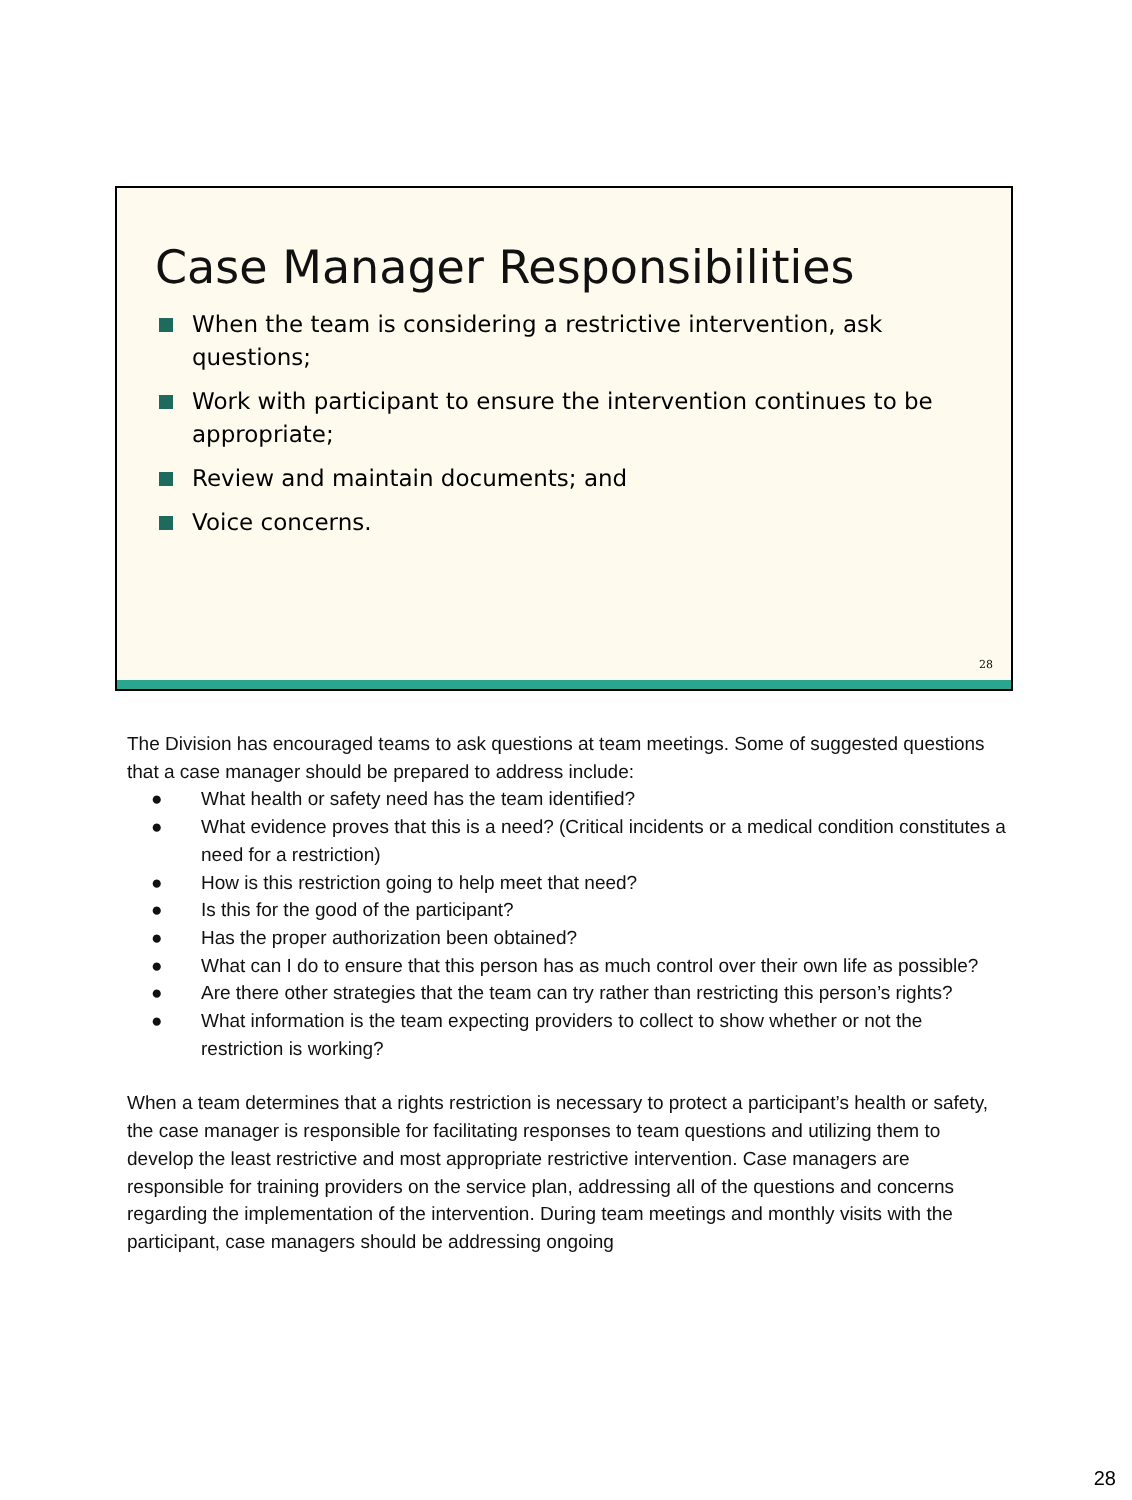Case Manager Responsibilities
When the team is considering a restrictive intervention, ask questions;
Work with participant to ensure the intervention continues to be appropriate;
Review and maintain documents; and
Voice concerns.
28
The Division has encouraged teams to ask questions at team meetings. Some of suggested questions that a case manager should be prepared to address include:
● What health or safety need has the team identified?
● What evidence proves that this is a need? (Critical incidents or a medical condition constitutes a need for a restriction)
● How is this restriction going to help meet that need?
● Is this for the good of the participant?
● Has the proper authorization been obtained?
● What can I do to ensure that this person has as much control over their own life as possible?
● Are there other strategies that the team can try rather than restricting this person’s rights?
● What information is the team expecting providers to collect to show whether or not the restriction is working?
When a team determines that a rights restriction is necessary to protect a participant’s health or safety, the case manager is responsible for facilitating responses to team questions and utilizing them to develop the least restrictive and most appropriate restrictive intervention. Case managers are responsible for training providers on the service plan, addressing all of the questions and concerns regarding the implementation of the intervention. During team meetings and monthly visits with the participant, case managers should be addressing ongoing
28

---

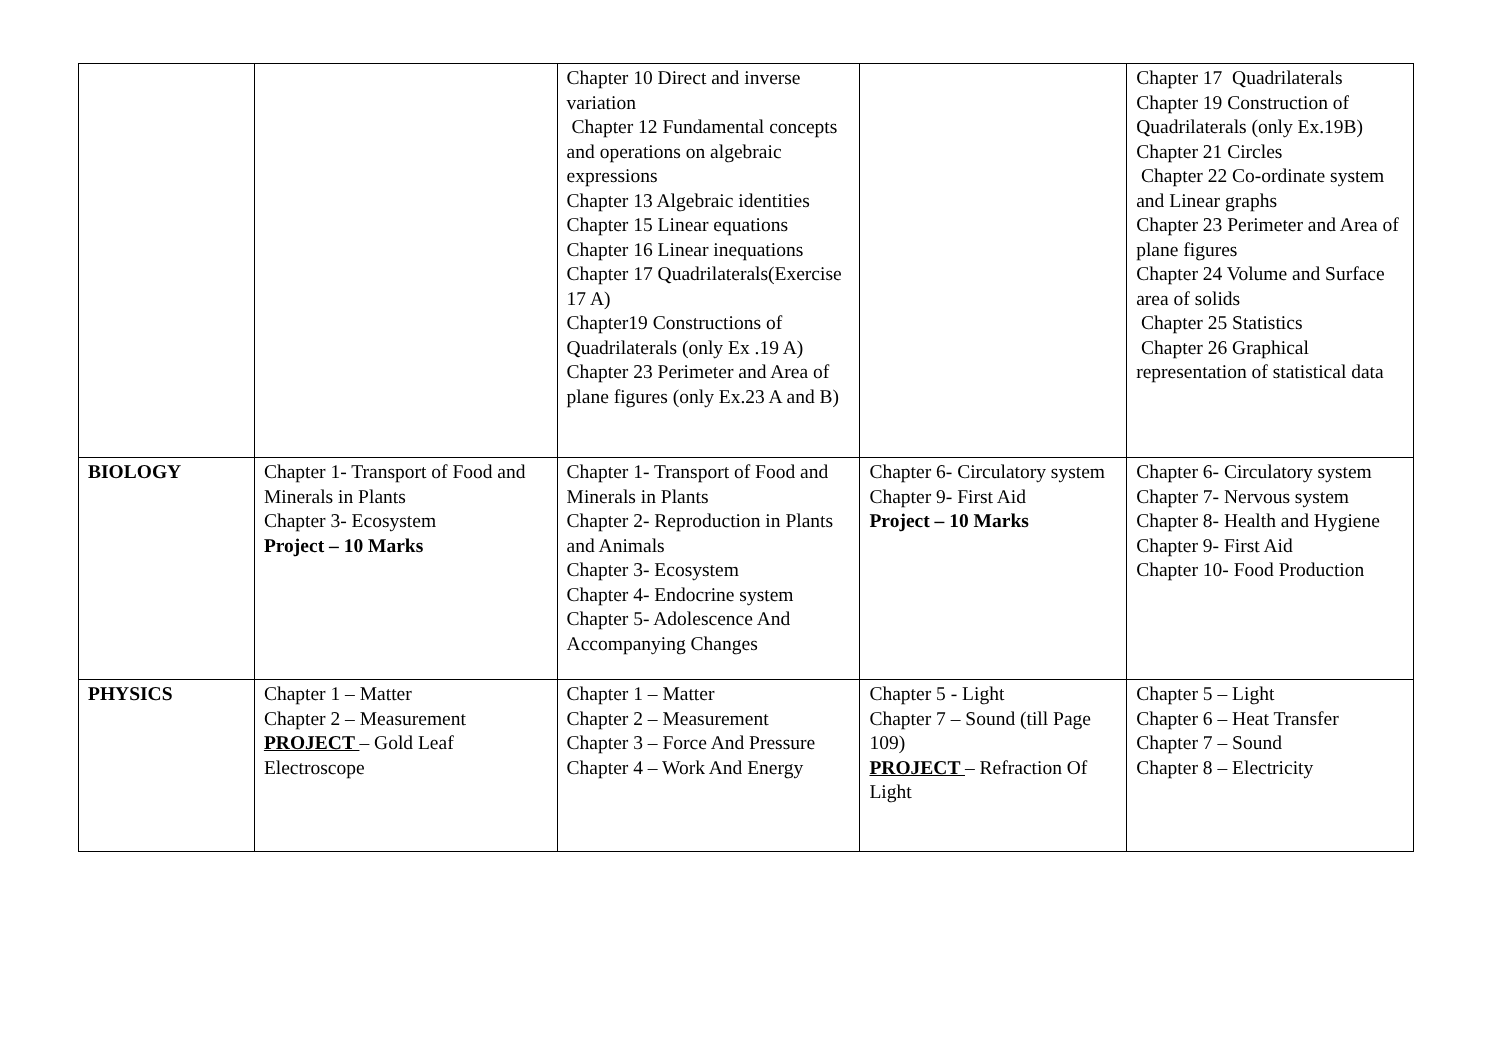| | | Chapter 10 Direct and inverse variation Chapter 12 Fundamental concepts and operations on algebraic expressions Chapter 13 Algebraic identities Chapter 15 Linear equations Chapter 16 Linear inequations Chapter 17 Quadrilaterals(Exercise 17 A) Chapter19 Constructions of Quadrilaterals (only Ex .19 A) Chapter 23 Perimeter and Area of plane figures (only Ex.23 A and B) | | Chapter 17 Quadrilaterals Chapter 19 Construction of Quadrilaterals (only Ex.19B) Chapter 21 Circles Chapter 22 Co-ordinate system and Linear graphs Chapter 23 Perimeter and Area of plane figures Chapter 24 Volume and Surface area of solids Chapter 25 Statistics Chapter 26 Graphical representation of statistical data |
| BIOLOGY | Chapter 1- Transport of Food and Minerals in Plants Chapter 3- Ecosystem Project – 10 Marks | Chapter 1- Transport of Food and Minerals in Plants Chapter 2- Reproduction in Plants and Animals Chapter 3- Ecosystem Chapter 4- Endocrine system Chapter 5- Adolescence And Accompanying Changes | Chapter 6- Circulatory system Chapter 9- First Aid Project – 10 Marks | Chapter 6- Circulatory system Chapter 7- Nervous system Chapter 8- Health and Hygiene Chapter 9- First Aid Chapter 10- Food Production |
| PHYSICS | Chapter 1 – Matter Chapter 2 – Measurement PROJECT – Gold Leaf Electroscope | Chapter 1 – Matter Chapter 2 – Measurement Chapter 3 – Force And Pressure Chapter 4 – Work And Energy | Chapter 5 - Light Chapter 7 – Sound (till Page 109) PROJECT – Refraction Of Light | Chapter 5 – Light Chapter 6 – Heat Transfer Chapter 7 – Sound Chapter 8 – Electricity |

# [Exercise aim]
From the records above, copy only the lines running from the line containing "statistical data |" to the line containing "8 – Electricity |", both ends included. Leave the pictures out.

# [Result below]
| | | Chapter 10 Direct and inverse variation Chapter 12 Fundamental concepts and operations on algebraic expressions Chapter 13 Algebraic identities Chapter 15 Linear equations Chapter 16 Linear inequations Chapter 17 Quadrilaterals(Exercise 17 A) Chapter19 Constructions of Quadrilaterals (only Ex .19 A) Chapter 23 Perimeter and Area of plane figures (only Ex.23 A and B) | | Chapter 17 Quadrilaterals Chapter 19 Construction of Quadrilaterals (only Ex.19B) Chapter 21 Circles Chapter 22 Co-ordinate system and Linear graphs Chapter 23 Perimeter and Area of plane figures Chapter 24 Volume and Surface area of solids Chapter 25 Statistics Chapter 26 Graphical representation of statistical data |
| BIOLOGY | Chapter 1- Transport of Food and Minerals in Plants Chapter 3- Ecosystem Project – 10 Marks | Chapter 1- Transport of Food and Minerals in Plants Chapter 2- Reproduction in Plants and Animals Chapter 3- Ecosystem Chapter 4- Endocrine system Chapter 5- Adolescence And Accompanying Changes | Chapter 6- Circulatory system Chapter 9- First Aid Project – 10 Marks | Chapter 6- Circulatory system Chapter 7- Nervous system Chapter 8- Health and Hygiene Chapter 9- First Aid Chapter 10- Food Production |
| PHYSICS | Chapter 1 – Matter Chapter 2 – Measurement PROJECT – Gold Leaf Electroscope | Chapter 1 – Matter Chapter 2 – Measurement Chapter 3 – Force And Pressure Chapter 4 – Work And Energy | Chapter 5 - Light Chapter 7 – Sound (till Page 109) PROJECT – Refraction Of Light | Chapter 5 – Light Chapter 6 – Heat Transfer Chapter 7 – Sound Chapter 8 – Electricity |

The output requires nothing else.